**What to work on**
Report every line of the entries below that contains the string "views". The match is case-sensitive.

>>>>

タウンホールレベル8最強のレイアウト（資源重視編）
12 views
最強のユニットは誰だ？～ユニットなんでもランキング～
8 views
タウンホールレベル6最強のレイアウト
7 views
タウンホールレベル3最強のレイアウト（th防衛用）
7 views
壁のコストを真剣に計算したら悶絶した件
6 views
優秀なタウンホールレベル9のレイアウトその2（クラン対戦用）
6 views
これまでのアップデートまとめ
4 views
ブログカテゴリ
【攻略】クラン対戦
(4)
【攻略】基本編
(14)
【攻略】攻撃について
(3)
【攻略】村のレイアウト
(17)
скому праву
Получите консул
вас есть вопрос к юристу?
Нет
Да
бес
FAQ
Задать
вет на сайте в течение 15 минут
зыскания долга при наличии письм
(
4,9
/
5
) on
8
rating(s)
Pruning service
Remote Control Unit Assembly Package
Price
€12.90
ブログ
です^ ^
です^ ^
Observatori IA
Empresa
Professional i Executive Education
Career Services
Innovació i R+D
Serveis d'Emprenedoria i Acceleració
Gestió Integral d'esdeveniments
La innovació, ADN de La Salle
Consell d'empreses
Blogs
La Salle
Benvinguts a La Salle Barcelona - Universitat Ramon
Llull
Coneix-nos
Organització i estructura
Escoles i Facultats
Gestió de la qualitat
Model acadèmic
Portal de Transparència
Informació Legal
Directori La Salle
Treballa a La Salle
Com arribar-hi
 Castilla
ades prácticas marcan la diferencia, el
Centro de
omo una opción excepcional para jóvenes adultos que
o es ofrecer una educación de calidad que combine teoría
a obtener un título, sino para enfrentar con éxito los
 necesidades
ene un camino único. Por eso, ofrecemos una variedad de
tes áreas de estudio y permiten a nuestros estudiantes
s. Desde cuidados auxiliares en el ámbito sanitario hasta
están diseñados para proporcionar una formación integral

<<<<
>>>>

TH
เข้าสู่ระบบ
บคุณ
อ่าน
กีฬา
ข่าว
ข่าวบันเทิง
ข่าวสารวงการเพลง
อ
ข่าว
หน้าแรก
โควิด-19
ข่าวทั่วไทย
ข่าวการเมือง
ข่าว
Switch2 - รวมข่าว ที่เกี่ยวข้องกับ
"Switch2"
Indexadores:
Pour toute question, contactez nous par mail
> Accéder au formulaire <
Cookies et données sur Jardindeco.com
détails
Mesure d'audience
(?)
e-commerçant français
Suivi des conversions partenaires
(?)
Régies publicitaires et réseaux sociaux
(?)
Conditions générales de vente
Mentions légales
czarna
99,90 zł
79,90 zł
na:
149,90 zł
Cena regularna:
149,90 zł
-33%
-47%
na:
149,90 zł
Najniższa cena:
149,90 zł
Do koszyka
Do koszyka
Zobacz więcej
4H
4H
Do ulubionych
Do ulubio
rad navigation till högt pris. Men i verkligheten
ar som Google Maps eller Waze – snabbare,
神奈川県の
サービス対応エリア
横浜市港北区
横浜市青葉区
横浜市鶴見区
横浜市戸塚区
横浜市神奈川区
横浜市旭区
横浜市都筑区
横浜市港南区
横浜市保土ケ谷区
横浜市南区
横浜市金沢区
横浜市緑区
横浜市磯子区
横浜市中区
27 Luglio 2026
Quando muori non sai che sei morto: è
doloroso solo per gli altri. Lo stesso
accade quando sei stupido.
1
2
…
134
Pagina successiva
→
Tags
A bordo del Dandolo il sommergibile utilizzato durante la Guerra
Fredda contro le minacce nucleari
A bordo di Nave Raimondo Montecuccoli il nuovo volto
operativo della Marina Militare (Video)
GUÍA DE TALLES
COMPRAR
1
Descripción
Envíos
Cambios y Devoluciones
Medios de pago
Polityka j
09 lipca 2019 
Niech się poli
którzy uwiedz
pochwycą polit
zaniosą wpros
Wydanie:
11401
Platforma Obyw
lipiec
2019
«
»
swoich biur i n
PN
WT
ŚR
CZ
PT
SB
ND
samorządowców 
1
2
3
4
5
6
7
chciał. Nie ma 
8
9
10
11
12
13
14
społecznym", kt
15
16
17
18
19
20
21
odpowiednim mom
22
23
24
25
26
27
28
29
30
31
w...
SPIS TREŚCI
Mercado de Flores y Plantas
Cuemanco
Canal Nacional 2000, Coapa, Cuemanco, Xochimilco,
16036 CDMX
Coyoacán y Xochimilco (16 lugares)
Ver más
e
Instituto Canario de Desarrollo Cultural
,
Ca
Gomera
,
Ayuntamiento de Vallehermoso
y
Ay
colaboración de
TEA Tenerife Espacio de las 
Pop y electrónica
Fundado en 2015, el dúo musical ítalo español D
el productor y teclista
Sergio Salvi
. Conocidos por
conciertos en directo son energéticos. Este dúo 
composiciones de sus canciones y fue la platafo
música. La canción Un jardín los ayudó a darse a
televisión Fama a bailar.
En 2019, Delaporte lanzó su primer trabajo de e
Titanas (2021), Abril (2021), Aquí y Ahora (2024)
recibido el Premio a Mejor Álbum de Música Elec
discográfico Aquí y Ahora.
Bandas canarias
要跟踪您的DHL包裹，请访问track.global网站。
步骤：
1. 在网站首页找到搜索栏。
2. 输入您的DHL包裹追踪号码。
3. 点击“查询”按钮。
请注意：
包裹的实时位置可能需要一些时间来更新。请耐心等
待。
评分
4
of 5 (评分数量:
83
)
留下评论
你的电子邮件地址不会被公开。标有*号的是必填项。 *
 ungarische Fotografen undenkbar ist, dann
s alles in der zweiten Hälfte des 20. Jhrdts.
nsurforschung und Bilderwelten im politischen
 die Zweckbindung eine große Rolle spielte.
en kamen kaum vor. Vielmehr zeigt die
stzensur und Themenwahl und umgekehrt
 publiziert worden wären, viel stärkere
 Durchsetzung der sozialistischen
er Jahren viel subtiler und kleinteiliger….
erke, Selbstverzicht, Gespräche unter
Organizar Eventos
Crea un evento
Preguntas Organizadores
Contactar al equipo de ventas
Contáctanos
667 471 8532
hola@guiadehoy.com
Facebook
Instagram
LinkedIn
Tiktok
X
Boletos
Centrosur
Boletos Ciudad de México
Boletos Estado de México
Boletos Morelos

<<<<
>>>>

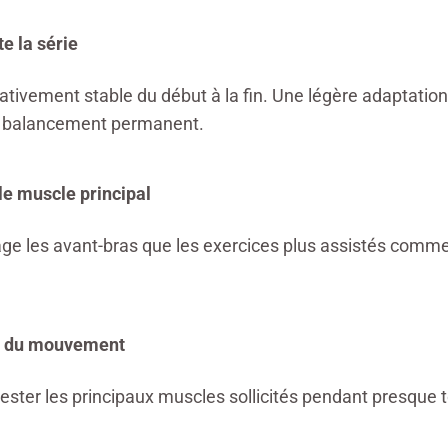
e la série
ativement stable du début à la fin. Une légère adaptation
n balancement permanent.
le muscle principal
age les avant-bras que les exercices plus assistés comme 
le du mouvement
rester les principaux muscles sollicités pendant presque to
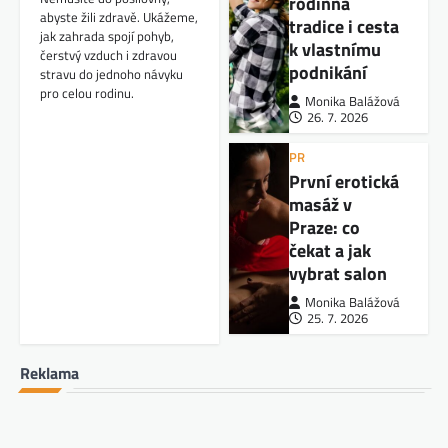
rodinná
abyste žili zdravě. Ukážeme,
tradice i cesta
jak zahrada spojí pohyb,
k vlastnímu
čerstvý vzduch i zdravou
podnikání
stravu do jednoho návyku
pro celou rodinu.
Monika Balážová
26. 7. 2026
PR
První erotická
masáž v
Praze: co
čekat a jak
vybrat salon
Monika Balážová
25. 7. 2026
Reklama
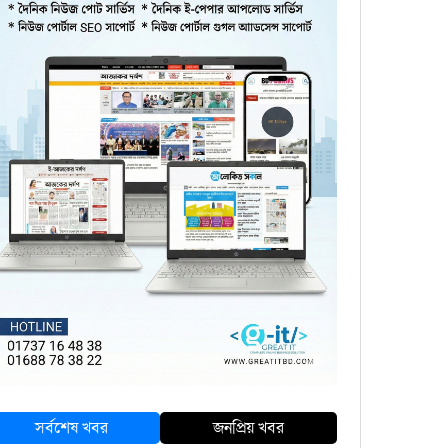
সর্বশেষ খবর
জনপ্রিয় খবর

<<<<

**Response to this exercise**
12 views
8 views
7 views
7 views
6 views
6 views
4 views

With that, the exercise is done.